At Cal, the desire to be the best you can be is simply part of the culture: to do more, to be more, to do everything, to be everything. It is part of what makes going here so incredible. Everyone around you is always up to big, amazing things, showing you the endless possibilities that Cal has to offer. We all want to do everything, but that can often lead to feeling like we must do it on our own: but nobody’s superman, and nobody gets to where they are without a helping hand.
I have always prided myself on my independence and strong work ethic. I take on challenge after challenge, pushing myself as hard as I can to get to the next rung on the ladder. I am not at all unique in this regard, but I have often found myself feeling isolated when I start to struggle. Many people will refer to the “sophomore slump” and while I do not personally believe that going into sophomore year inherently leads to disaster, I have noticed my own moral deteriorating and my workload increasing. Recent struggles in academics, personal life, and leadership roles have left me toeing the line between independence and self enforced isolation.
Recognizing that you are struggling is the first step to getting better, as cliche as that may sound. The idea that you need to take on challenges on your own or that your struggle is not large enough to get help simply is not true. Nobody successful ever gets there on their own, and I have certainly not gotten to where I have without help. But it is difficult to recognize at what point you need help, and I have found that I often ask for help too late, rather than too early. The feeling that I am being a burden by asking for help is absolutely ridiculous, but so many people I know have the same thoughts going through their heads.
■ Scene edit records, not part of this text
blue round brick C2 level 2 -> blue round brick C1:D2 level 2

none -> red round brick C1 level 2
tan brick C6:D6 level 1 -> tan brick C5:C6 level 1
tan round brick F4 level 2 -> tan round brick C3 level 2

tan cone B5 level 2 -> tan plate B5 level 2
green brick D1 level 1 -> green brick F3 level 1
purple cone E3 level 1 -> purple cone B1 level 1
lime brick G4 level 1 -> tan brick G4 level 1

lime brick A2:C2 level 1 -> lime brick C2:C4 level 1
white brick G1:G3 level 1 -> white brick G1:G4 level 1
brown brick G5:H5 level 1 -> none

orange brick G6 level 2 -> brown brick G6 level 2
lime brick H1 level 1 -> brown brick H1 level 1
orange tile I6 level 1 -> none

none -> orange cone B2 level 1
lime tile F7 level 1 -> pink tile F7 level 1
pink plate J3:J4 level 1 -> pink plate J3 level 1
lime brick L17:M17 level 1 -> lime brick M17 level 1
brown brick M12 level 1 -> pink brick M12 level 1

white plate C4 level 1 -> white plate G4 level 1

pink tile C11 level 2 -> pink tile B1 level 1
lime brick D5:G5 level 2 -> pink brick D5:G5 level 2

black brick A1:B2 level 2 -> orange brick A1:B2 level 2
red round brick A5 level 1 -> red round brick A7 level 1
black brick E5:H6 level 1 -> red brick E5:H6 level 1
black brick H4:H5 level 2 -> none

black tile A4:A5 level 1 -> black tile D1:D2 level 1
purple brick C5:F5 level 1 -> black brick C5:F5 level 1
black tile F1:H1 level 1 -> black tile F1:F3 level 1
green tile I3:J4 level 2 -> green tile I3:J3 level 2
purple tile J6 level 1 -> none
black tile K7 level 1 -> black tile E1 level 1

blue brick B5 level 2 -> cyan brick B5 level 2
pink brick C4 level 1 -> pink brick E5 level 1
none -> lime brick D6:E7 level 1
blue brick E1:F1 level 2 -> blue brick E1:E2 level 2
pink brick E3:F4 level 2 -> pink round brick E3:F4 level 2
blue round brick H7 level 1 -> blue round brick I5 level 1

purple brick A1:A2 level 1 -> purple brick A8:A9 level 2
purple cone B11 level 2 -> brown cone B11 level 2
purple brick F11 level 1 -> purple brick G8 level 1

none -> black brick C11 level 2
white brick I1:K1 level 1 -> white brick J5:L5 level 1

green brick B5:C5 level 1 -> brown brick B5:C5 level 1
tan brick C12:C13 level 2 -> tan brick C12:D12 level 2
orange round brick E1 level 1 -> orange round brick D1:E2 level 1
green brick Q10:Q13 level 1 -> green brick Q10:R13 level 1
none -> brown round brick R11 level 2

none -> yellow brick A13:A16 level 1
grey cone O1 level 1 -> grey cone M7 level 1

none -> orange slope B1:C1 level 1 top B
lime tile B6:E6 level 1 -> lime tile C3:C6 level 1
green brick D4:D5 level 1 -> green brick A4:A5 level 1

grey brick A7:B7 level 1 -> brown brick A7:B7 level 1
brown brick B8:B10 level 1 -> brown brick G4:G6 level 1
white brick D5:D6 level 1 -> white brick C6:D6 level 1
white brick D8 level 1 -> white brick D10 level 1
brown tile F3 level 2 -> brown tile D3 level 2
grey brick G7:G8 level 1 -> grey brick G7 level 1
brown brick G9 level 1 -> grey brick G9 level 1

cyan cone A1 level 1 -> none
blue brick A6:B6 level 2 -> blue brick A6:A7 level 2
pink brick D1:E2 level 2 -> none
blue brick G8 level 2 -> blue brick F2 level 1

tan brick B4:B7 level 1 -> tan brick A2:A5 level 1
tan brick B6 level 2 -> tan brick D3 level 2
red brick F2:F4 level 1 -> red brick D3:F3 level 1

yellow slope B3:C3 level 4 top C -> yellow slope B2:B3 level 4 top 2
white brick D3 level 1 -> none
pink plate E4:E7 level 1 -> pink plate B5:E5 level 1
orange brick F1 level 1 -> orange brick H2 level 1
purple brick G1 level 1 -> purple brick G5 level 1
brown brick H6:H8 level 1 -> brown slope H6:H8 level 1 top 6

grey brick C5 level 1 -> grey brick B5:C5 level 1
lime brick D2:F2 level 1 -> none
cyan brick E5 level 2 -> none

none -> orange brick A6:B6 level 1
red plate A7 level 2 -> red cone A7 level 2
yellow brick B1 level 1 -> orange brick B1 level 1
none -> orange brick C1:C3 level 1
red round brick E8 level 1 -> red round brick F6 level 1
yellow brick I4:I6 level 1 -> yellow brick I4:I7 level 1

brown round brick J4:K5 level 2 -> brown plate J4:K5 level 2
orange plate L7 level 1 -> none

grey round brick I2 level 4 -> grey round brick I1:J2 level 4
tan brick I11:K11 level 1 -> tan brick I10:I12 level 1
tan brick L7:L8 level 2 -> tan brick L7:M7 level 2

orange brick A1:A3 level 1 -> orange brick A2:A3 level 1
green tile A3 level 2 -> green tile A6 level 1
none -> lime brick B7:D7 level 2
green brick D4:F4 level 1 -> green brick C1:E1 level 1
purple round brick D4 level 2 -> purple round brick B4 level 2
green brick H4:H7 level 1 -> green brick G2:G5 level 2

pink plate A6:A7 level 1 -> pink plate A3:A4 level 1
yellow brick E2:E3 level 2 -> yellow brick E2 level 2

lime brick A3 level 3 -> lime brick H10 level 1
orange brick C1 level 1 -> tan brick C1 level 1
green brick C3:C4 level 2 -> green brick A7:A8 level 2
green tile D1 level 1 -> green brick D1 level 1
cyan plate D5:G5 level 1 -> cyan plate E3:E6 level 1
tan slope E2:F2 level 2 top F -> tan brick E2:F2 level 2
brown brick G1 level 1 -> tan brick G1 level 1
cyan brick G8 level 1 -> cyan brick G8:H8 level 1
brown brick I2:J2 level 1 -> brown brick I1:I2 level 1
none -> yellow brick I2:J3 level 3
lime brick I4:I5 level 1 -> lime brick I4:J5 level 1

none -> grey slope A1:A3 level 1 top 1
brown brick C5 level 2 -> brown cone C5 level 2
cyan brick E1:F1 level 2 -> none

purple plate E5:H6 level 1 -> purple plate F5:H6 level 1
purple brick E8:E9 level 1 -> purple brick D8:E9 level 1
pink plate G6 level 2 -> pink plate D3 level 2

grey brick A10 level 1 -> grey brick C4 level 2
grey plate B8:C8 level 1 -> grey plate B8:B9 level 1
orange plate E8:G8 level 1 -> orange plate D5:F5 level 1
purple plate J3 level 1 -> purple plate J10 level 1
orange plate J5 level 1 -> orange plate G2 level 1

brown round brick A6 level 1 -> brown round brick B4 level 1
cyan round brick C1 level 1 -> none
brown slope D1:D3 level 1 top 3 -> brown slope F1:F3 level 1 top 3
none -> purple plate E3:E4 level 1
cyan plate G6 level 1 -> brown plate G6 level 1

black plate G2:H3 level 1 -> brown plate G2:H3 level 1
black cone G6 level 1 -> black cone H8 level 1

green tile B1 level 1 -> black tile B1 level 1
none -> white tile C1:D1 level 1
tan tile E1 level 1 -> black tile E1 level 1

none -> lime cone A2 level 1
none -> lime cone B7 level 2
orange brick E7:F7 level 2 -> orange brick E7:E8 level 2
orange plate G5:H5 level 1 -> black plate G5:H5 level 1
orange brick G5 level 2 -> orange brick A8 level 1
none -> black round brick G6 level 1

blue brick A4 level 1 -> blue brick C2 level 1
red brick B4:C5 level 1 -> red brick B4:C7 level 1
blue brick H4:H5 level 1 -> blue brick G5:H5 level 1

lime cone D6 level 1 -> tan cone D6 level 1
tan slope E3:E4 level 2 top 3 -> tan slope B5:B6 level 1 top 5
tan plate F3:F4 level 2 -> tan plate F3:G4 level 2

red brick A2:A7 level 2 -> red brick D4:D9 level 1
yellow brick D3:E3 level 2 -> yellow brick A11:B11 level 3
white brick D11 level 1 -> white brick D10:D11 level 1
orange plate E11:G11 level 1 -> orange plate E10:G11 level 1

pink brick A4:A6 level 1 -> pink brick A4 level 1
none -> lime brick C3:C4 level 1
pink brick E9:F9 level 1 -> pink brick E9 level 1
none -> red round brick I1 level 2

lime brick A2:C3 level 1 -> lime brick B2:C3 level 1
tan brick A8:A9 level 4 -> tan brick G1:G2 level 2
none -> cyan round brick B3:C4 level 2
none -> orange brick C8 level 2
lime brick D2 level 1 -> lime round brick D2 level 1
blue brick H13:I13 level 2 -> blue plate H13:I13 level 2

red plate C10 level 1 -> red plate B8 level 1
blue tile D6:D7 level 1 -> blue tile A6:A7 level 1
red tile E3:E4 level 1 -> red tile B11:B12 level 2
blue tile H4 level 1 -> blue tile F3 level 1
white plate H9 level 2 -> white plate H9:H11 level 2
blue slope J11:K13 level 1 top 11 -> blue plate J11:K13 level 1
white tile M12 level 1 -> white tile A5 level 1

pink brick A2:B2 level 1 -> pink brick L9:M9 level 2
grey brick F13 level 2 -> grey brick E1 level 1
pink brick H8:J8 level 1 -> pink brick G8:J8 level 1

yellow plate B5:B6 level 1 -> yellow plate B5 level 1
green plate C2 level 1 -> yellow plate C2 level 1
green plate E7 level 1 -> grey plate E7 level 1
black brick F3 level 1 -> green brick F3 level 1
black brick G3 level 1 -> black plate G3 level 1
For me the moment I realized I needed help was when I walked out of the third club meeting in a row feeling absolutely demoralized. Why was I even putting in the work I was doing if nobody seemed to appreciate it and I was getting nothing out of it? I had to do something: feeling this way constantly was not getting me anywhere. But who to ask for help? Help can come in the form of anyone you trust: a friend, a family member, a mentor. I reached out to the person who had inspired in me the passion to do the work I was doing in the first place. I was scared and unsure how much it would help, but the second I started talking, a huge weight had been lifted off of my shoulders: I was not alone. The work I was doing meant a lot to me as well as the community I was doing it for. To say the least, there was a very clear reason I was doing it once I looked beyond the immediate impact it had on me.
Being at Cal means realizing you are not alone even in the times where you feel the most alone, the most boggled down by stress. The people I have met have been just as passionate, just as caring as I am. We flock to each other, each striving to make the world a better place. When that “burden” feels like too much, we have to remember that we have each other to rely on. The world can be a scary place, but remembering who you have in your life to rely on is key. Nobody wants to be alone, and nobody wants someone they care about to feel alone. All you have to do is reach out and knowing when to take that step is the most powerful skill you can develop.